The emergence of the metaverse has been the most recent Big Bang event for the world of the internet and cyberspace, and is likely the biggest inflection point for technology giants and start-ups alike to date.

Immersive, user-centric technologies such as the metaverse are creating new technology building blocks and extending the frontiers of tech innovation. The global metaverse market was valued at USD51.69 billion in 2021 and it is estimated to surpass around USD1.3 trillion by 2030 with a registered CAGR of 44.5% during the forecast period 2022 to 2030¹.

And while that is happening, consumer behaviours are changing and paving the way for a paradigm shift in how we use the internet. The internet, as we use it today, started with a framework of interconnected hyperlinks called Web 1.0. Later, the internet evolved into the social web called Web 2.0, built on a set of innovations that emerged from Web 1.0. People interact with it on a two-dimensional screen and the web is filled with user-generated content owned centrally by platform providers.

Now, the Spatial Internet, Web 3.0, is changing the idea of user experience to three-dimensional space while decentralising content ownership using distributed ledger technology (blockchain). Metaverse, a part of the vision of Web 3.0, is a shared, three-dimensional virtual world where people can interact with each other and with businesses through their virtual representation avatars.
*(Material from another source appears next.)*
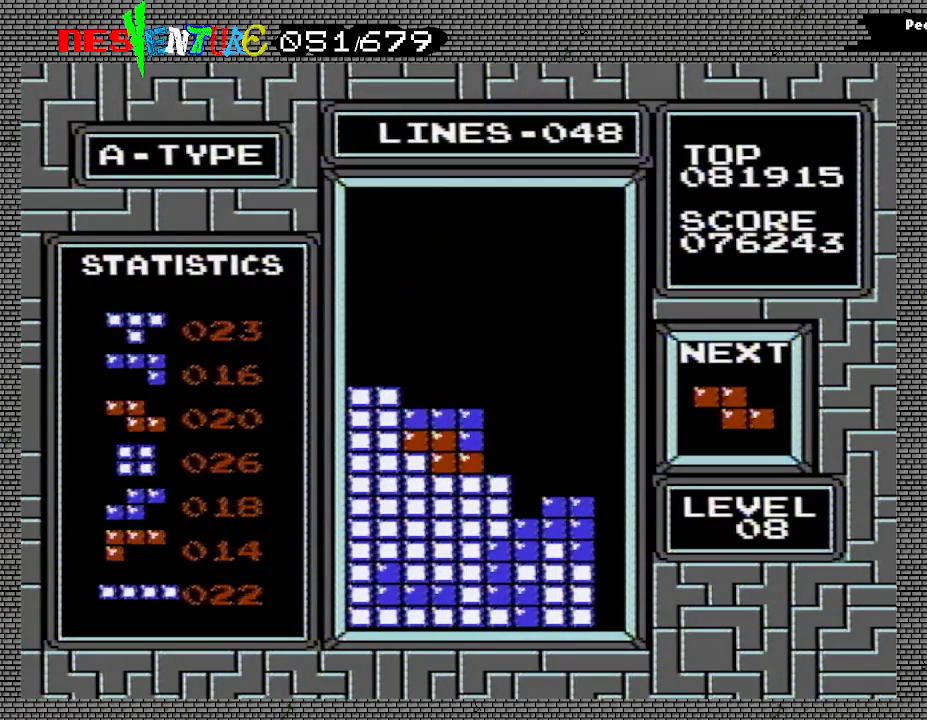
{"buttons": [], "events": [[183, "A", "down"], [300, "A", "up"]]}
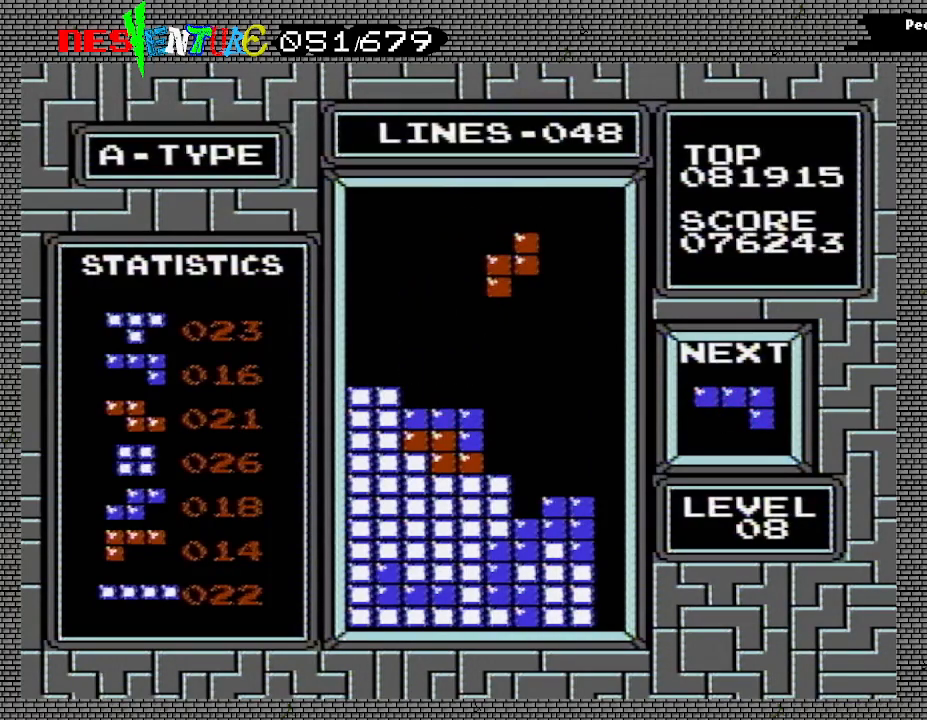
{"buttons": [], "events": [[33, "DPAD_RIGHT", "down"], [83, "DPAD_RIGHT", "up"]]}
Often, the virtual world is associated with the gaming space and the entertainment industry. Although virtual gaming and virtual concerts are some early applications of this change, the metaverse presents myriad opportunities across industries beyond gaming.

Consider the possibilities of having a private corporate metaverse where you can host immersive virtual meetings with colleagues across the globe. As organisations take “collaborative” and “work from anywhere” to the next level, the digital twin of an employee could enter meeting rooms in real time to make presentations or take meeting notes. Or they could even enter virtual lounges to network and relax with colleagues over a cup of coffee.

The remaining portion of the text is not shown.